Endothelial Dysfunction and Selenium Status in Children With Acute Systemic Inflammatory Response

Endothelial Dysfunction Clinical Trial

Official title:
Endothelial Dysfunction and Selenium Status in Children With Acute Systemic Inflammatory

Clinical Trial Details — Status: Completed

Administrative data
NCT number NCT02619344
Other study ID # Endothelium
Secondary ID
Status Completed
Phase N/A
First received August 3, 2015
Last updated June 20, 2016
Start date January 2016
Est. completion date June 2016

Study information
Verified date June 2016
Source Federal University of São Paulo
Contact n/a
Is FDA regulated No
Health authority
Study type Observational

Clinical Trial Summary

The overall hypotheses of this project is that severe sepsis is associated with endothelial dysfunction in pediatric patients and that selenium deficiency is associated with changes in biological markers of endothelial dysfunction and that these changes, in turn, are associated with worse clinical prognosis.

Description:

Background: Oxidative stress occurs during shock as a result of granulocytes and endothelial cell activation. Higher intensity of endothelial activation is associated with unfavorable outcomes. Selenium is an essential trace element that plays a key role in the antioxidant defenses and whose plasma concentrations have been low in critically ill patients. There are no clinical studies, especially in pediatric patients that consider the roles of selenium and nutritional status in the modulation of endothelial adaptive response during the inflammatory response secondary to shock. The investigators hypothesize that selenium deficiency is associated with changes in biological markers of endothelial dysfunction and that these changes, in turn, are associated with worse clinical prognosis. Objectives: 1) to investigate the association between selenium (Se) status and the endothelial activation in children during acute systemic inflammatory response and 2) to investigate whether the intensity of endothelial activation can predict the clinical outcome in children with systemic inflammatory response.

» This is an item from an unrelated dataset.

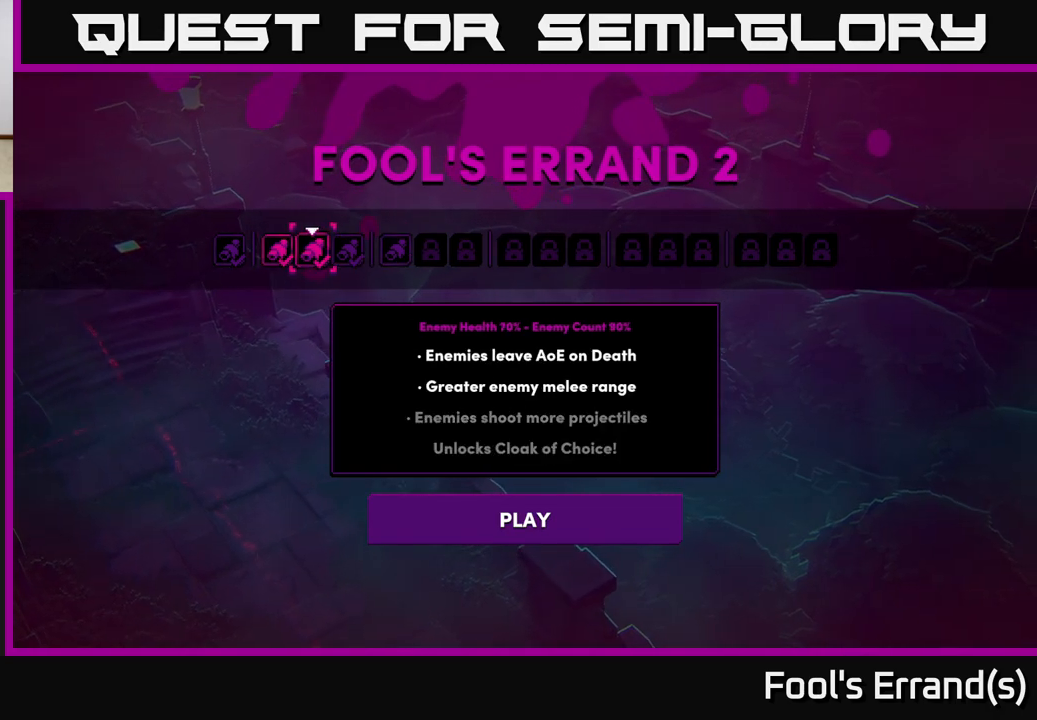
{"buttons": [], "left_stick": "center", "right_stick": "center", "events": [[33, "left_stick", "center"], [150, "left_stick", "left"], [250, "left_stick", "center"], [333, "left_stick", "right"], [467, "left_stick", "center"]]}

Methodology: prospective, observational study in children admitted to an intensive care unit (ICU) with systemic inflammatory response. The primary outcome will be 'intensity endothelial activation' which will be defined based on biological markers (SE-selectin, soluble intercellular molecule 1 of Vascular Cell adhesion Molecule and soluble adhesion-1). The association between the state of Se (anthropometric measurements, blood levels of selenium and erythrocyte glutathione peroxidase, selenoprotein P activity) and this outcome will be investigated in a multiple logistic model considering age, gender, primary diagnosis, prognostic scores and clinical characteristics. The secondary outcome will be 'clinical prognosis' which will be defined based on 'organ dysfunction' (creatinine level, platelets level and arterial hypotension), infectious complications during the staying in ICU and death up to 28 days. In this step the explanatory variables will be the same used in the first analyse plus to 'intensity of endothelial activation'. Participants will be followed for the duration of ICU/Hospital stay, an expected average of 28 days. Particularly, biological markers of endothelial activation will be evaluated in three different times: at baseline and on days 3 and 5 ICU. Expected results: if the study hypotheses are correct, they may justify the analysis of biomarkers of endothelial activation in medical practice and in future studies assessing the benefits of selenium supplementation in critical illness.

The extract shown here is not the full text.